Area under the concentration versus time curve within a dosing interval (AUC0-tau), to investigate pharmacokinetic profiles of SKI-O-592 (the free base of SKI-O-703) and its metabolites (M2 and M4) in healthy volunteers.(Days 1-7 (dosing), post-dose (days 8-10).)
Apparent oral clearance (CL/F), to investigate pharmacokinetic profiles of SKI-O-592 (the free base of SKI-O-703) and its metabolites (M2 and M4) in healthy volunteers.(Days 1-7 (dosing), post-dose (days 8-10).)
Area under the concentration versus time curve from time 0 to the last measurable concentration (AUC0-t), to investigate pharmacokinetic profiles of SKI-O-592 (the free base of SKI-O-703) and its metabolites (M2 and M4) in healthy volunteers.(Days 1-7 (dosing), post-dose (days 8-10).)

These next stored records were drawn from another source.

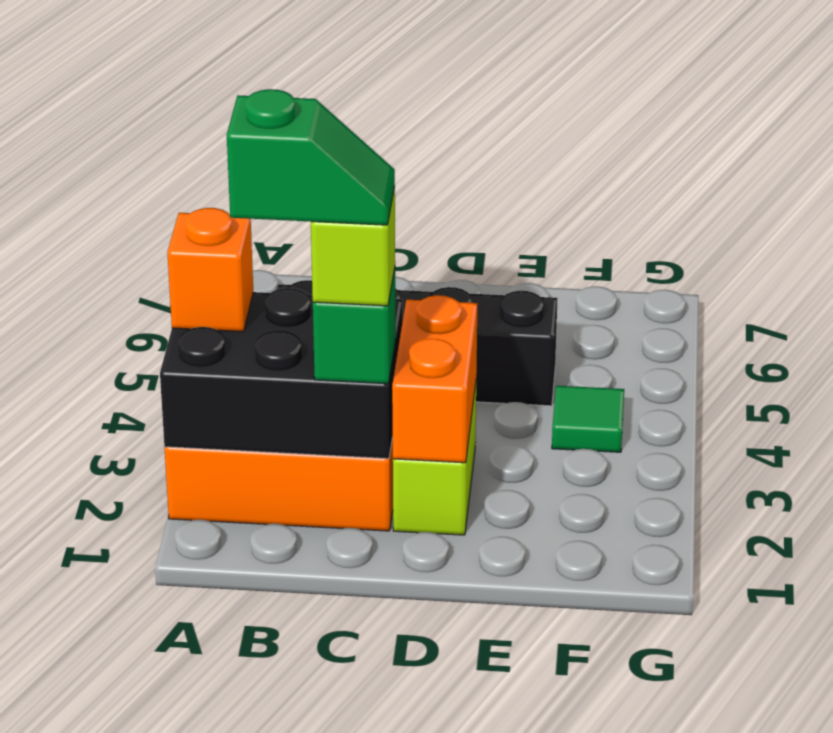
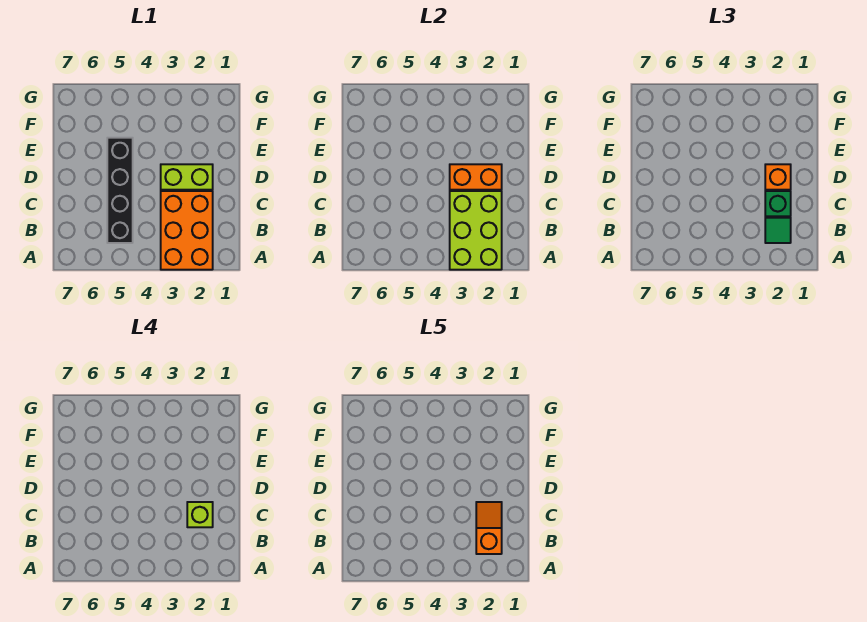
black brick A2:C3 level 2 -> lime brick A2:C3 level 2
orange brick A3 level 3 -> orange brick D2 level 3
green slope B2:C2 level 5 top B -> orange slope B2:C2 level 5 top B
green tile F4 level 1 -> green tile B2 level 3

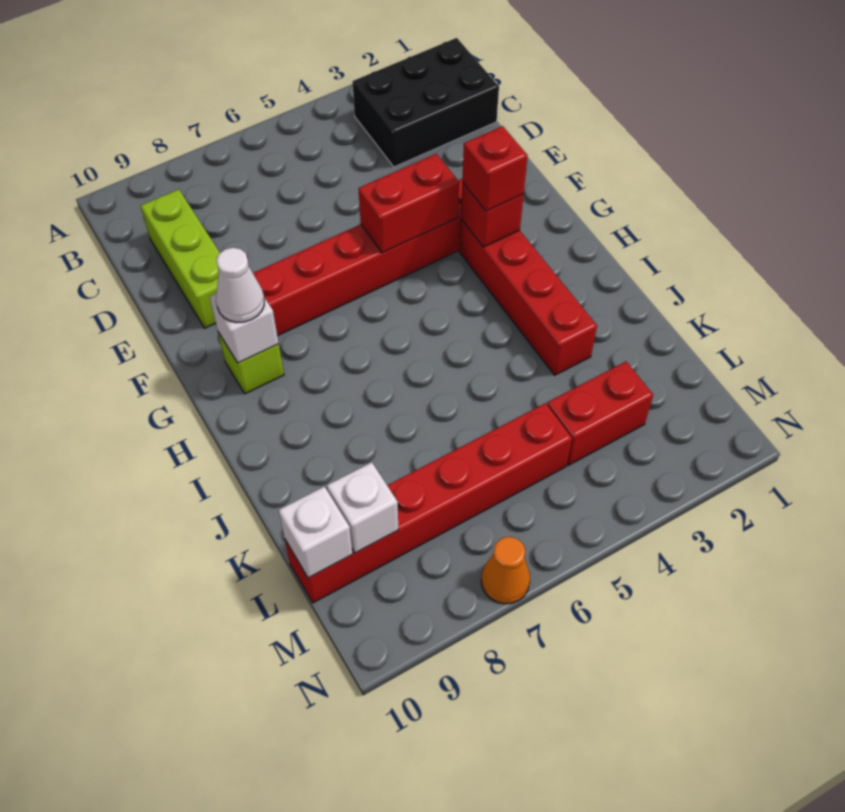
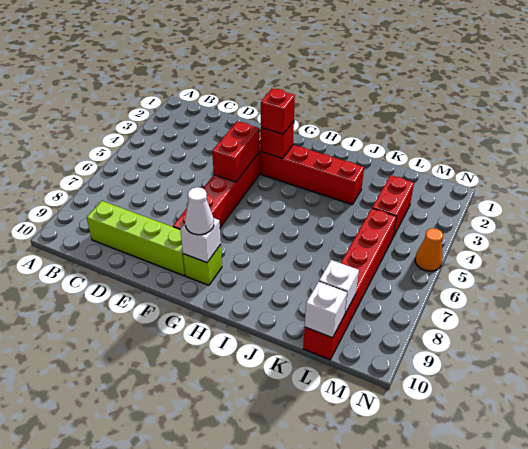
black brick B1:C3 level 1 -> none
lime brick C9:E9 level 1 -> lime brick C9:F9 level 1
orange cone N7 level 1 -> orange cone N5 level 1

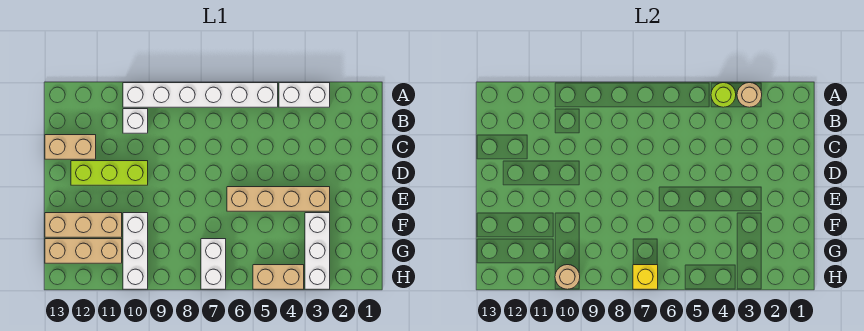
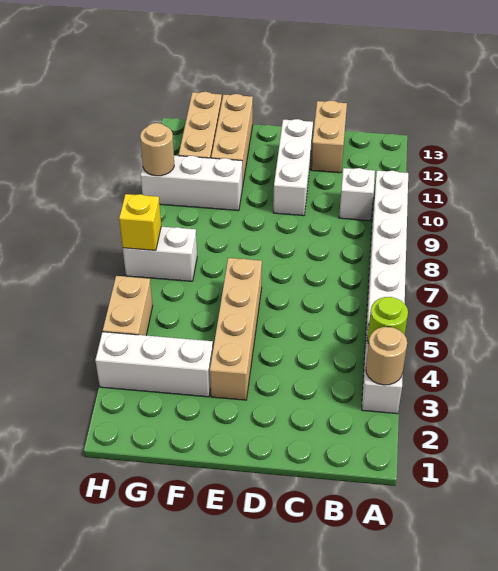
lime brick D10:D12 level 1 -> white brick D10:D12 level 1

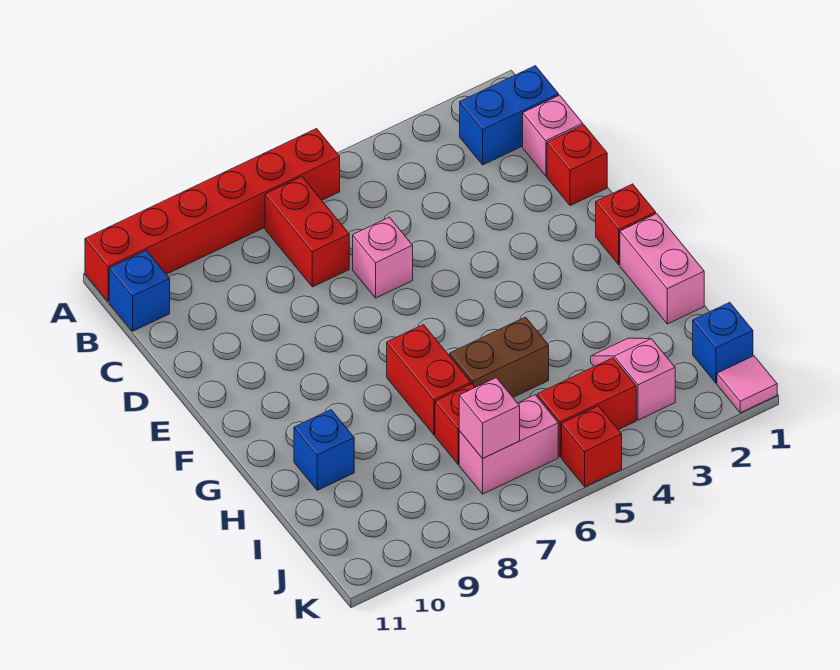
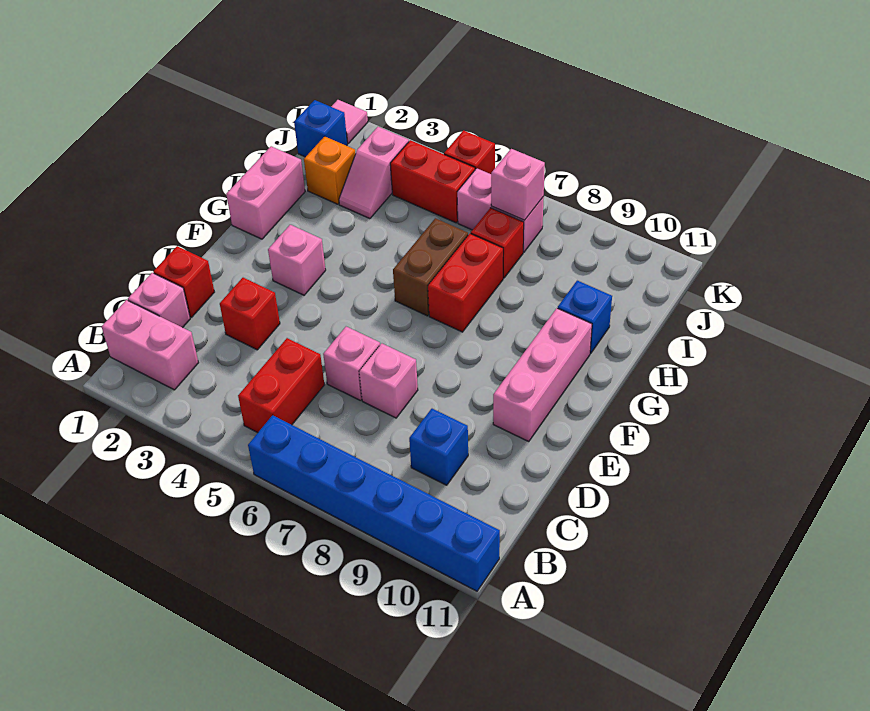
red brick A6:A11 level 1 -> blue brick A6:A11 level 1
blue brick B1:B2 level 1 -> pink brick B1:B2 level 1
red brick B7:C7 level 1 -> red brick B5:C5 level 1
blue brick B11 level 1 -> blue brick C9 level 1
none -> pink brick D7 level 1
none -> pink brick E10:G10 level 1
red brick F1 level 1 -> red brick D3 level 1
none -> pink brick F3 level 1
brown brick H5:H6 level 1 -> brown brick G6:H6 level 1
none -> orange brick I2 level 1

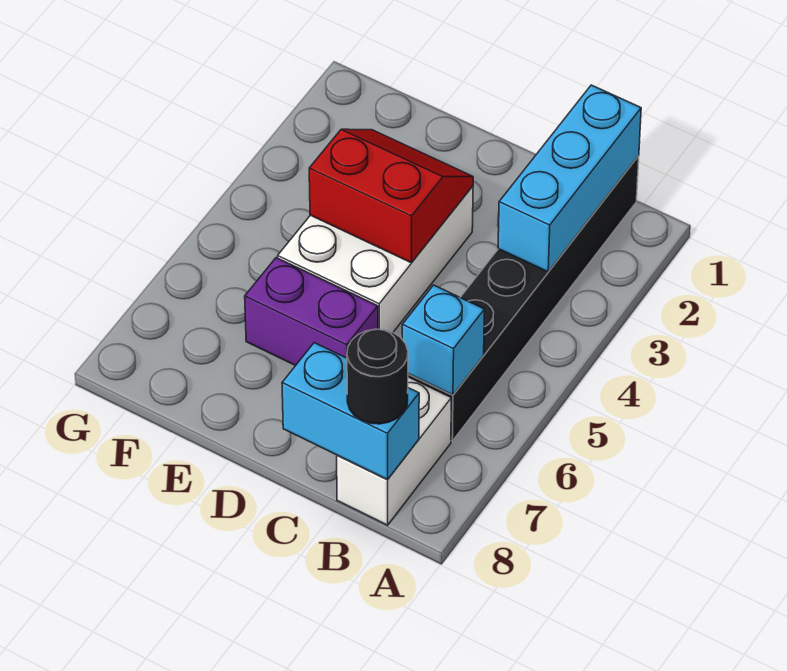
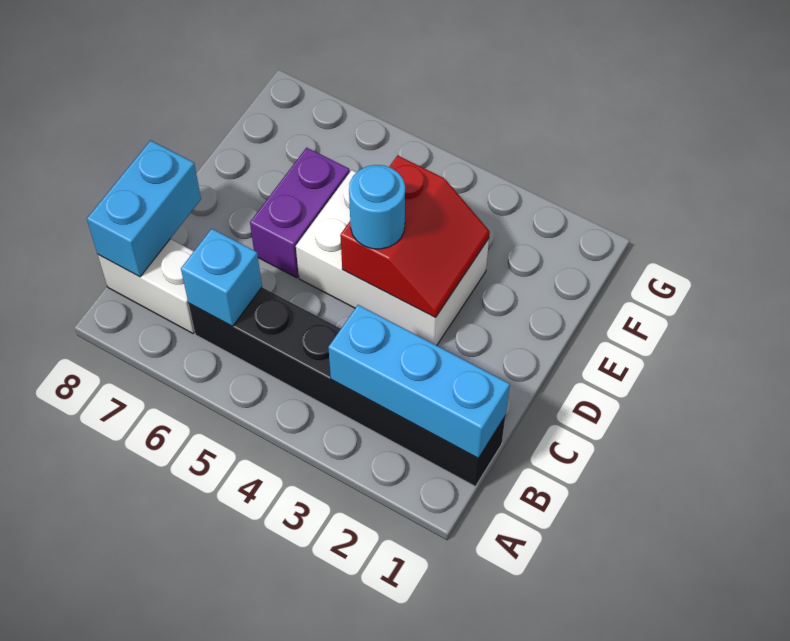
black round brick B8 level 3 -> none
none -> cyan round brick D4 level 3

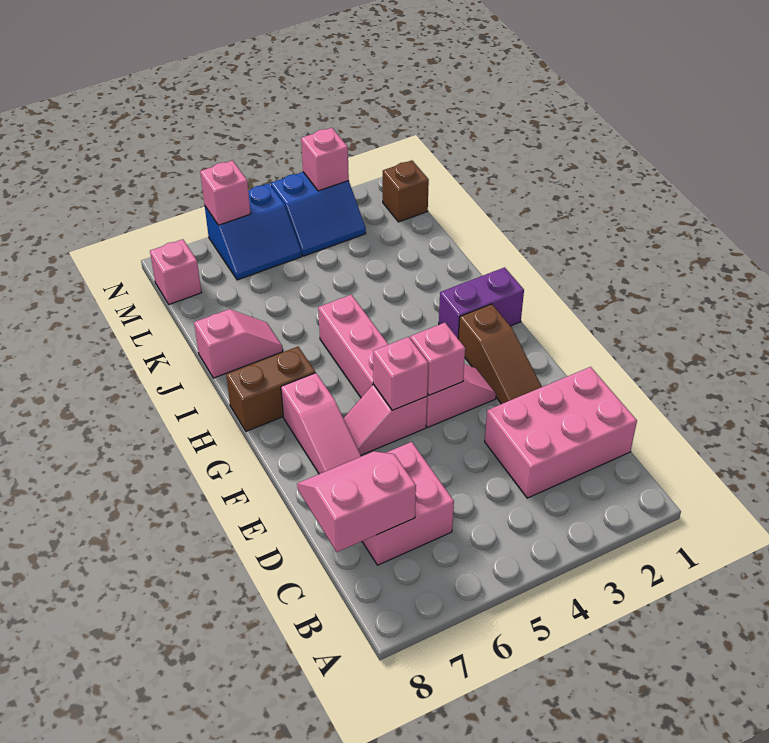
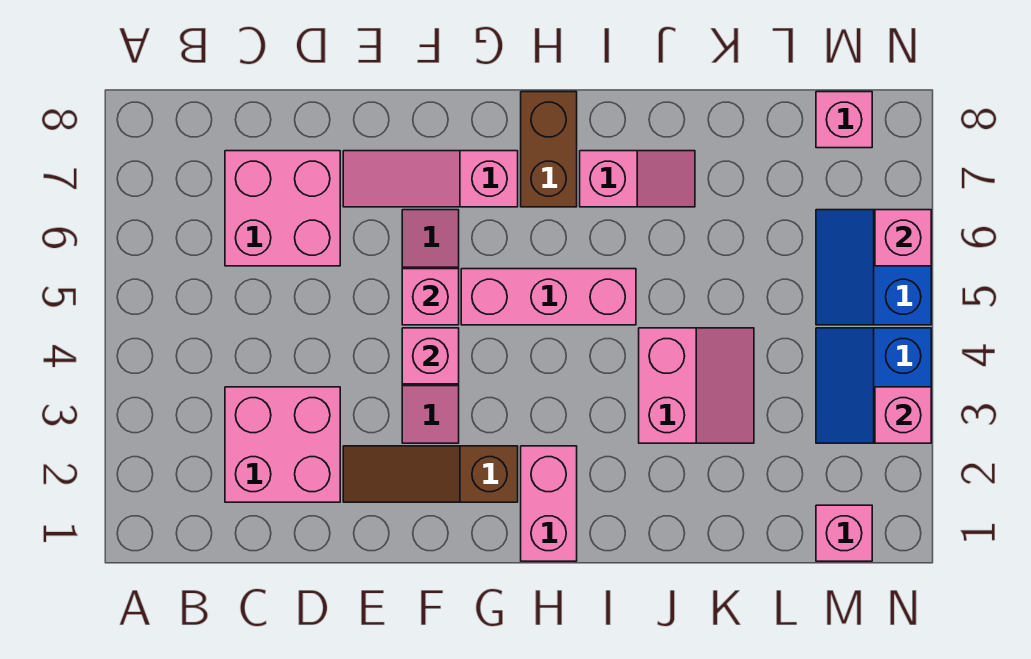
pink brick C1:D3 level 1 -> pink brick C2:D3 level 1
pink slope C7:D8 level 2 top C -> pink slope J3:K4 level 1 top J
purple brick H1:H2 level 1 -> pink brick H1:H2 level 1
pink slope J7:J8 level 1 top 8 -> pink slope I7:J7 level 1 top I
brown brick M1 level 1 -> pink brick M1 level 1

Area under the concentration versus time curve within a dosing interval (AUC0-inf), to investigate pharmacokinetic profiles of SKI-O-592 (the free base of SKI-O-703) and its metabolites (M2 and M4) in healthy volunteers.(Day 7 only)
Maximum observed concentration (Cmax), to investigate pharmacokinetic profiles of SKI-O-592 (the free base of SKI-O-703) and its metabolites (M2 and M4) in healthy volunteers.(Days 1-7 (dosing), post-dose (days 8-10).)
Time to reach the maximum observed concentration, to investigate pharmacokinetic profiles of SKI-O-592 (the free base of SKI-O-703) and its metabolites (M2 and M4) in healthy volunteers.(Days 1-7 (dosing), post-dose (days 8-10).)
Terminal elimination rate constant (Kel), to investigate pharmacokinetic profiles of SKI-O-592 (the free base of SKI-O-703) and its metabolites (M2 and M4) in healthy volunteers.(Day 7)
Apparent terminal elimination half-life (t1/2), to investigate pharmacokinetic profiles of SKI-O-592 (the free base of SKI-O-703) and its metabolites (M2 and M4) in healthy volunteers.(Day 7 only)
Accumulation ratio based on AUC0-tau (RAUC), to investigate pharmacokinetic profiles of SKI-O-592 (the free base of SKI-O-703) and its metabolites (M2 and M4) in healthy volunteers.(Days 1-7 (dosing), post-dose (days 8-10).)
Apparent volume of distribution (Vd/F), to investigate pharmacokinetic profiles of SKI-O-592 (the free base of SKI-O-703) and its metabolites (M2 and M4) in healthy volunteers.(Days 1-7 (dosing), post-dose (days 8-10).)
Metabolite ratio (Rmet), to investigate pharmacokinetic profiles of SKI-O-592 (the free base of SKI-O-703) and its metabolites (M2 and M4) in healthy volunteers.(Days 1-7 (dosing), post-dose (days 8-10).)